Space. A very distant black hole caught eating a star

The scene happened 8.5 billion light-years from Earth: a supermassive black hole devouring a star expelled the remains of its ‘meal’ in a jet of light, a very rare phenomenon that scientists have succeeded in to observe.

The gravitational attraction of a black hole is such that when a star has the misfortune to get too close to it, it is torn: the matter that composes it breaks up, then turns very quickly around the black hole before a part is swallowed up there forever.

This phenomenon, called “tidal rupture”, is very rarely accompanied by the emission of a luminous jet of particles, furtive and traveling at a speed close to light, resulting from the material of the star.

“Tight Toothpaste Tube”

The last observation of a similar event dates back to 2012, recall two studies published this week in journals. Nature et Nature Astronomy. New detection methods have since been developed, including a powerful camera installed on the Palomar observatory in California. It makes it possible to “scan the sky”, explains Susanna Vergani, CNRS researcher at the Paris-PSL Observatory.

This telescope, the “Zwicky Transient Facility”, detects dozens of luminous jets in the sky every night and is able to select the most interesting, continues the astrophysicist, who participated in the research.

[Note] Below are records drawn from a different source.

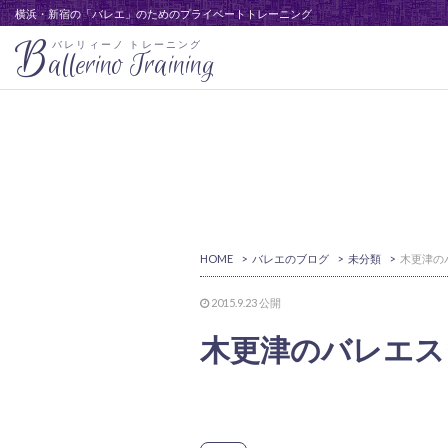
横浜・新宿の「バレエ」のためのプライベートトレーニング
B
バレリィーノ トレーニング
allerino Training
HOME
>
バレエのブログ
>
未分類
>
2015.9.23
公開
木更津のバレエス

One of them seemed atypical: it was not a supernova (the explosion of a star at the end of its life which produces extraordinary luminosity), nor a gamma-ray burst (the most powerful light source in the world). ‘Universe).

To see more clearly, an international coordination of astronomers has mobilized instruments from around the world to observe the phenomenon on a wide variety of wavelengths, from X-rays to radio waves. Among these instruments, the NOEMA (Northern extended millimeter array) radio telescope in the French Alps, and a spectrograph of the Very Large Telescope of the European Southern Observatory (ESO) in Chile.

Scientists have determined that the jet of light originated, an estimated 8.5 billion light-years from Earth, around a black hole likely lurking in the center of its host galaxy. The jet, dubbed AT2022cmc, is “with a power of more than a billion billion times the X-ray luminosity of our Sun”, details Susanna Vergani. And its duration is very short: 30 days. “Unlike jets from the active nuclei of galaxies, which span much larger scales, the AT2022cmc jet is transient” and appears to be due to the black hole tearing apart the star.

Where is he from? Not light swallowed up by the black hole since nothing can come out of these cosmic ogres. But rather from the accretion disk of matter surrounding the black hole, which ejects particles at its ends. Like a “tube of toothpaste tight around its middle”, describes the ESO.

The phenomenon, still poorly understood, might be caused by the speed of rotation of the black hole: it would rotate fast enough on itself to manage to produce such a jet. The future giant LSST (Large Synoptic Survey Telescope), under construction in Chile, should make it possible to detect other jets of this type, and thus better understand the extreme environments surrounding black holes.